PROJECT SUMMARY/ABSTRACT
Background: Allogeneic hematopoietic cell transplant (allo-HCT) remains the only curative therapy for many
aggressive malignancies and is increasingly used for non-malignant disorders. Success is limited by 1) relapse
due to insufficient graft-vs-tumor (GVT) activity and 2) graft-vs-host disease (GVHD). Current GVHD therapies
predispose to infection and relapse. Understanding the mechanisms that optimize GVT activity and mitigate
GVHD remains a critical unmet need. Donor T-cells are essential to the allogeneic immune response. De novo
DNA methylation by DNMT3a allows activated T-cells to acquire patterns of gene expression that define
alloreactivity. Human donor DNMT3a mutations result in decreased relapse, increased GVHD, and improved
survival in HCT recipients. Based on a large body of preliminary data, both GVHD and GVT activity significantly
depend upon DNA methylation, the role of which is largely unknown in the HCT context. I hypothesize that
targeting epigenetically controlled pathways can skew allogeneic immunity away from host and towards tumor.
Design: Mice with cell-lineage specific DNMT3a deletion will be used as donors in well-established, clinically
relevant, murine models of HCT. Following HCT, donor cells will be isolated from recipient mice and undergo
whole genome bisulfite sequencing (WGBS) and RNA sequencing (RNAseq) in parallel. This novel approach,
proven to be feasible and successful in my preliminary work, produces a comprehensive epigenetic and
transcriptomic profile of the cells directly involved in the pathogenesis of GVHD and the GVT effect. Importantly,
this method readily identifies the pathways that are dysregulated in the absence of DNMT3a.

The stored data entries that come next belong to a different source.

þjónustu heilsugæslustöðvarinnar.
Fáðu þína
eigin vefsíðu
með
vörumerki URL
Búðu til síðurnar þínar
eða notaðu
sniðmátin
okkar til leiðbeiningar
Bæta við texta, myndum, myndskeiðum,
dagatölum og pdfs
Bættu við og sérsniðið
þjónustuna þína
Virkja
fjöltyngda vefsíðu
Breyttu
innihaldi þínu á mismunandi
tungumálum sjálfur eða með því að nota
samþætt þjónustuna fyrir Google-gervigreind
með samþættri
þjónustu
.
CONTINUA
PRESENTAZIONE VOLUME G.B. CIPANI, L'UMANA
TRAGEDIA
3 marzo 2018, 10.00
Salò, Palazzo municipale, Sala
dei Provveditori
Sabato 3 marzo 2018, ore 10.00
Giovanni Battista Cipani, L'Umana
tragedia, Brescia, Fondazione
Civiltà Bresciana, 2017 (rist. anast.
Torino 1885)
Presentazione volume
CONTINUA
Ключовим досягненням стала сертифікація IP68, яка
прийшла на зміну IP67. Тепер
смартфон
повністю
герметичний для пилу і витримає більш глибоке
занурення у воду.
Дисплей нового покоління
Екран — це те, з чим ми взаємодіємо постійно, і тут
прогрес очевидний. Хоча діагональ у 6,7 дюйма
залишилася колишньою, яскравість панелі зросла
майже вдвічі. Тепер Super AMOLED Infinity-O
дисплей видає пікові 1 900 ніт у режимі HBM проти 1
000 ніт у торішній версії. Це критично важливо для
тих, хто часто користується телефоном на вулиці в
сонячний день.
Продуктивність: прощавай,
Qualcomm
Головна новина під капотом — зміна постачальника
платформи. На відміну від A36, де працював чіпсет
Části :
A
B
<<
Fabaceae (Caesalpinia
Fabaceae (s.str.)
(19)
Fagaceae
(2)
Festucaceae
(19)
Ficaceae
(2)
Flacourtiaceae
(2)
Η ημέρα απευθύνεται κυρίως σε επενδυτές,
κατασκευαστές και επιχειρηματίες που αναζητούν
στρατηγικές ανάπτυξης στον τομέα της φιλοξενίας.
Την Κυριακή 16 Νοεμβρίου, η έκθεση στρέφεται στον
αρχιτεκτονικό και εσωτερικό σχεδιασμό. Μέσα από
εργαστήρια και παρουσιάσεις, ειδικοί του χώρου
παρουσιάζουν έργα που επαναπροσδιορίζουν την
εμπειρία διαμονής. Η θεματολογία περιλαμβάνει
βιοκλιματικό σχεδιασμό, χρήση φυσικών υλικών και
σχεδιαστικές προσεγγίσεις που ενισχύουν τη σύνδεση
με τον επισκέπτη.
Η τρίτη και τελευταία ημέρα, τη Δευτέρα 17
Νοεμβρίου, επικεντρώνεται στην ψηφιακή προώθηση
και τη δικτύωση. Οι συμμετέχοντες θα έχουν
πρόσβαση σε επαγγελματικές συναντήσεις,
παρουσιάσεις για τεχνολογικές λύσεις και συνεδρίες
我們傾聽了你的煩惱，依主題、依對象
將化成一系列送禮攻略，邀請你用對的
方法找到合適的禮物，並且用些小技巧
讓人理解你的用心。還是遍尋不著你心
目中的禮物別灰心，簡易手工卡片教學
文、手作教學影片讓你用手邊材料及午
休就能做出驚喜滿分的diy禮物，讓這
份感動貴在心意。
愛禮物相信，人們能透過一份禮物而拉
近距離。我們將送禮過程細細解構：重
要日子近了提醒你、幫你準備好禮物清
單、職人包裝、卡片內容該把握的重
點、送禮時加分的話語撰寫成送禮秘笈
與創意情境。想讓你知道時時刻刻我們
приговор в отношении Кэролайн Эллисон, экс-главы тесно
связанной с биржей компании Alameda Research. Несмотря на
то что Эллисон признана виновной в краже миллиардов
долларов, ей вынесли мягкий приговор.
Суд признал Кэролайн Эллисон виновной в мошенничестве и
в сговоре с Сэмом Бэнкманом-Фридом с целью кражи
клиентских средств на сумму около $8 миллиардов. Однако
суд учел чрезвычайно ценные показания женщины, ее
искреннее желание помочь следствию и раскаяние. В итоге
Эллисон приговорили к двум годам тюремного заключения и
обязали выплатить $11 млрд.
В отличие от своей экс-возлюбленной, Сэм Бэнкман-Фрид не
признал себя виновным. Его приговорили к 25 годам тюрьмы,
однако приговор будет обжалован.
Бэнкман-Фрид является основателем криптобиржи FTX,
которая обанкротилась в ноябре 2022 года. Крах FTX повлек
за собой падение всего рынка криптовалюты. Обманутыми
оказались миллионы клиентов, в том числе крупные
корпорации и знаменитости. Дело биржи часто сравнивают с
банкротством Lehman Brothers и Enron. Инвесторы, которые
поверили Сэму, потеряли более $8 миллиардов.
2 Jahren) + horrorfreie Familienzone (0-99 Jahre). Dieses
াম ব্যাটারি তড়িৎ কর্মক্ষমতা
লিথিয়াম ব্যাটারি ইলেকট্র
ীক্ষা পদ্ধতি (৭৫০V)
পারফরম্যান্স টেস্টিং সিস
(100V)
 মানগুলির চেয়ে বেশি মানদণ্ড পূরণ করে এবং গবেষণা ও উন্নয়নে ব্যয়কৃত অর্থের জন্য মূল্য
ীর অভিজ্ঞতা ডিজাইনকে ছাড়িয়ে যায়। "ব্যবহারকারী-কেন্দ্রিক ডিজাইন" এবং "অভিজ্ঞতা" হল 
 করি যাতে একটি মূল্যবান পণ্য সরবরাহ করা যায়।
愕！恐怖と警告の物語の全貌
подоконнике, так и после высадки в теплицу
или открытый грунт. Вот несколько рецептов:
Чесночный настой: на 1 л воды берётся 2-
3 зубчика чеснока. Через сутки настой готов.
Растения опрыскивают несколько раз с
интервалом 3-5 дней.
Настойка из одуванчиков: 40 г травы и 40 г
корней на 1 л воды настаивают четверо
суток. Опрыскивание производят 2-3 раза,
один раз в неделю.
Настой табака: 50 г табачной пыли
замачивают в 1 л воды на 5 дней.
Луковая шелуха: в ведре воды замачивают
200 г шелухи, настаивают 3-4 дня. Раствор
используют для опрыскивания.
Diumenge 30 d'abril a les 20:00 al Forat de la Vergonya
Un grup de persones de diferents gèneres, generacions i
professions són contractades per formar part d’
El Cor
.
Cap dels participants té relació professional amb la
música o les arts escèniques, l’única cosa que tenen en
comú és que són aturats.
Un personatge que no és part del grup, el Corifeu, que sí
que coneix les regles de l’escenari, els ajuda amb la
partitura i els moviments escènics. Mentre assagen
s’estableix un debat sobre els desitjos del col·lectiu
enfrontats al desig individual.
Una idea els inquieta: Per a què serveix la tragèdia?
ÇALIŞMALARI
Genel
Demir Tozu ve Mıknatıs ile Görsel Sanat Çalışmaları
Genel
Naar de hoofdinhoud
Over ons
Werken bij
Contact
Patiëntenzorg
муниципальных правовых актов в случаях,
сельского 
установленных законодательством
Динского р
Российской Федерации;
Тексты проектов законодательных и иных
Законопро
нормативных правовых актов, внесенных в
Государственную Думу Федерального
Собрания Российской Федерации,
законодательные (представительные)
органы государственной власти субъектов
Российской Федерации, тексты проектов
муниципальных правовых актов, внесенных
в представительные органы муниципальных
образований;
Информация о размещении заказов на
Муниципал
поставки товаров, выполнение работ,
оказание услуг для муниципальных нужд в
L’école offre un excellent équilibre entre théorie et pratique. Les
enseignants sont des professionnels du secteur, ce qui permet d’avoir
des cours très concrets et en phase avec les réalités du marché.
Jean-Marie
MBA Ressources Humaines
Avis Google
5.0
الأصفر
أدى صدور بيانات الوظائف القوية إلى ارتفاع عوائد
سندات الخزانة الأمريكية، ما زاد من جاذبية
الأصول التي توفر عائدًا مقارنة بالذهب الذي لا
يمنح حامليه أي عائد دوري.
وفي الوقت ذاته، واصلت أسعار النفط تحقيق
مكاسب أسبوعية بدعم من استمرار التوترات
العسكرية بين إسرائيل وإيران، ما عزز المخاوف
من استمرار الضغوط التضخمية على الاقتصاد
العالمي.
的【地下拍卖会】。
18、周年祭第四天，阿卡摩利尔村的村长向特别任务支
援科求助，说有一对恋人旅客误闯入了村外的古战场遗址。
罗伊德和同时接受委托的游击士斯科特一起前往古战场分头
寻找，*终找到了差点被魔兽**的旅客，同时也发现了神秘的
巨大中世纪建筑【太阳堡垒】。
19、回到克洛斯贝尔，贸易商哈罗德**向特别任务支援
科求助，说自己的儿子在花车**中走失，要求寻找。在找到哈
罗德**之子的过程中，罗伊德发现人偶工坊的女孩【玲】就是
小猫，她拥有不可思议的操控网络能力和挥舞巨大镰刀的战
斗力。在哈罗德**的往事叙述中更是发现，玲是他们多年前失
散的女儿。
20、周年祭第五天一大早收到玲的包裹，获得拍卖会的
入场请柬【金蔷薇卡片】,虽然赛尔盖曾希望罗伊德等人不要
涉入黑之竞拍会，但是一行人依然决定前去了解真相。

Aim 1: Target epigenetically regulated pathways to mitigate GVHD. Dnmt3a KO donor T-cells accelerate GVHD.
WGBS and RNAseq post-HCT identified multiple pathways, normally silenced by DNMT3a, that may contribute
to this phenomenon. We will explore these putative novel targets, starting with CCR9, a chemokine receptor that
guides T-cells to the intestine, a major GVHD target organ.
Aim 2: Determine the contribution of myeloid cell DNMT3a deletion to enhanced GVHD and GVT activity.
Myeloid-derived cells hold significant immunoregulatory potential. The impact of myeloid DNMT3a deletion is
unknown. We will use donors with myeloid Dnmt3a deletion to test this.
Aim 3: Identify genes that distinguish beneficial GVT activity from harmful GVHD via epigenetic and
transcriptomic comparative analyses. In GVT models, where allo-HCT is performed in the presence of leukemia,
KO T-cells provide superior disease control. We will apply WGBS and RNAseq to interrogate how the presence
of tumor alters the epigenome and identify the changes that allow KO T-cells to better eradicate leukemia.
My long-term goal is to become an independent laboratory-based clinician-scientist, focusing on complications
of HCT and novel therapeutic approaches. My aims and training plan have been specifically and thoughtfully
crafted to provide me with the research skills and experience needed to reach this goal.